**Job**
Output every entry exactly, without any pictures.

**Supplied records**
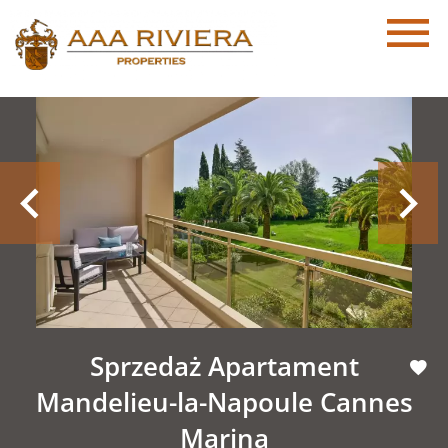
Sprzedaż Apartament
Mandelieu-la-Napoule Cannes
Marina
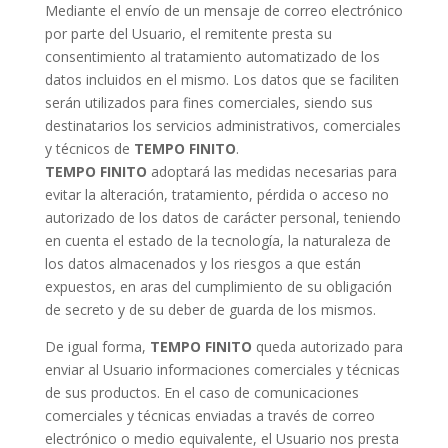
Mediante el envío de un mensaje de correo electrónico
por parte del Usuario, el remitente presta su
consentimiento al tratamiento automatizado de los
datos incluidos en el mismo. Los datos que se faciliten
serán utilizados para fines comerciales, siendo sus
destinatarios los servicios administrativos, comerciales
y técnicos de
TEMPO FINITO
.
TEMPO FINITO
adoptará las medidas necesarias para
evitar la alteración, tratamiento, pérdida o acceso no
autorizado de los datos de carácter personal, teniendo
en cuenta el estado de la tecnología, la naturaleza de
los datos almacenados y los riesgos a que están
expuestos, en aras del cumplimiento de su obligación
de secreto y de su deber de guarda de los mismos.
De igual forma,
TEMPO FINITO
queda autorizado para
enviar al Usuario informaciones comerciales y técnicas
de sus productos. En el caso de comunicaciones
comerciales y técnicas enviadas a través de correo
electrónico o medio equivalente, el Usuario nos presta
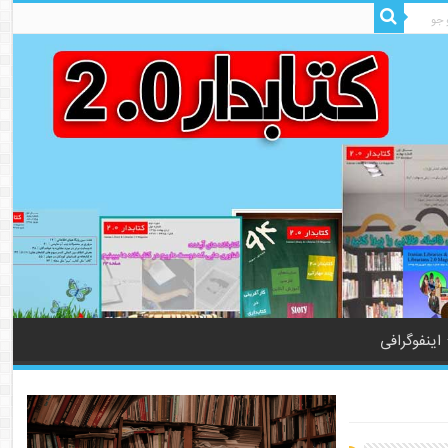
اینفوگرافی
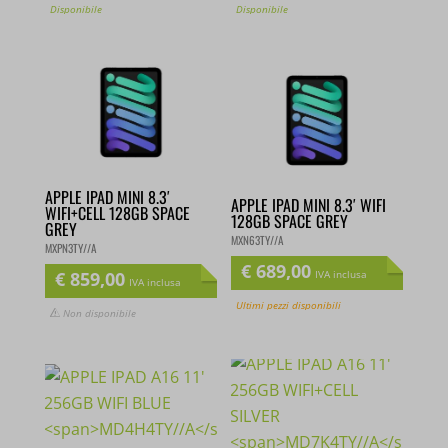
Disponibile
Disponibile
APPLE IPAD MINI 8.3′
APPLE IPAD MINI 8.3′ WIFI
WIFI+CELL 128GB SPACE
128GB SPACE GREY
GREY
MXN63TY//A
MXPN3TY//A
€
689,00
€
859,00
IVA inclusa
IVA inclusa
Ultimi pezzi disponibili
Non disponibile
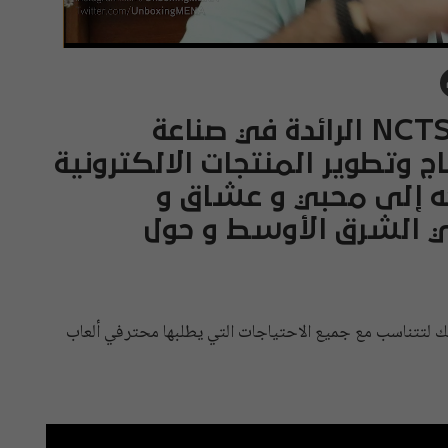
منذ عام 2008 تعمل شركة NCTS الرائدة في صناعة
اج وتطوير المنتجات الالكترونية
جه إلى محبي و عشاق و
ي الشرق الأوسط و حول
لك لتتناسب مع جميع الاحتياجات التي يطلبها محترفي ألعاب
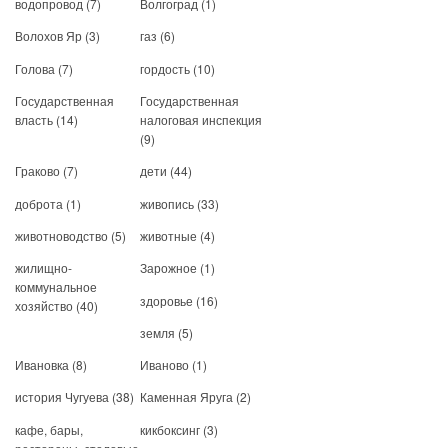
водопровод
(7)
Волгоград
(1)
Волохов Яр
(3)
газ
(6)
Голова
(7)
гордость
(10)
Государственная
Государственная
власть
(14)
налоговая инспекция
(9)
Граково
(7)
дети
(44)
доброта
(1)
живопись
(33)
животноводство
(5)
животные
(4)
жилищно-
Зарожное
(1)
коммунальное
здоровье
(16)
хозяйство
(40)
земля
(5)
Ивановка
(8)
Иваново
(1)
история Чугуева
(38)
Каменная Яруга
(2)
кафе, бары,
кикбоксинг
(3)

**Worked solution**
Sprzedaż Apartament
Mandelieu-la-Napoule Cannes
Marina
Mediante el envío de un mensaje de correo electrónico
por parte del Usuario, el remitente presta su
consentimiento al tratamiento automatizado de los
datos incluidos en el mismo. Los datos que se faciliten
serán utilizados para fines comerciales, siendo sus
destinatarios los servicios administrativos, comerciales
y técnicos de
TEMPO FINITO
.
TEMPO FINITO
adoptará las medidas necesarias para
evitar la alteración, tratamiento, pérdida o acceso no
autorizado de los datos de carácter personal, teniendo
en cuenta el estado de la tecnología, la naturaleza de
los datos almacenados y los riesgos a que están
expuestos, en aras del cumplimiento de su obligación
de secreto y de su deber de guarda de los mismos.
De igual forma,
TEMPO FINITO
queda autorizado para
enviar al Usuario informaciones comerciales y técnicas
de sus productos. En el caso de comunicaciones
comerciales y técnicas enviadas a través de correo
electrónico o medio equivalente, el Usuario nos presta
اینفوگرافی
Disponibile
Disponibile
APPLE IPAD MINI 8.3′
APPLE IPAD MINI 8.3′ WIFI
WIFI+CELL 128GB SPACE
128GB SPACE GREY
GREY
MXN63TY//A
MXPN3TY//A
€
689,00
€
859,00
IVA inclusa
IVA inclusa
Ultimi pezzi disponibili
Non disponibile
منذ عام 2008 تعمل شركة NCTS الرائدة في صناعة
اج وتطوير المنتجات الالكترونية
جه إلى محبي و عشاق و
ي الشرق الأوسط و حول
لك لتتناسب مع جميع الاحتياجات التي يطلبها محترفي ألعاب
водопровод
(7)
Волгоград
(1)
Волохов Яр
(3)
газ
(6)
Голова
(7)
гордость
(10)
Государственная
Государственная
власть
(14)
налоговая инспекция
(9)
Граково
(7)
дети
(44)
доброта
(1)
живопись
(33)
животноводство
(5)
животные
(4)
жилищно-
Зарожное
(1)
коммунальное
здоровье
(16)
хозяйство
(40)
земля
(5)
Ивановка
(8)
Иваново
(1)
история Чугуева
(38)
Каменная Яруга
(2)
кафе, бары,
кикбоксинг
(3)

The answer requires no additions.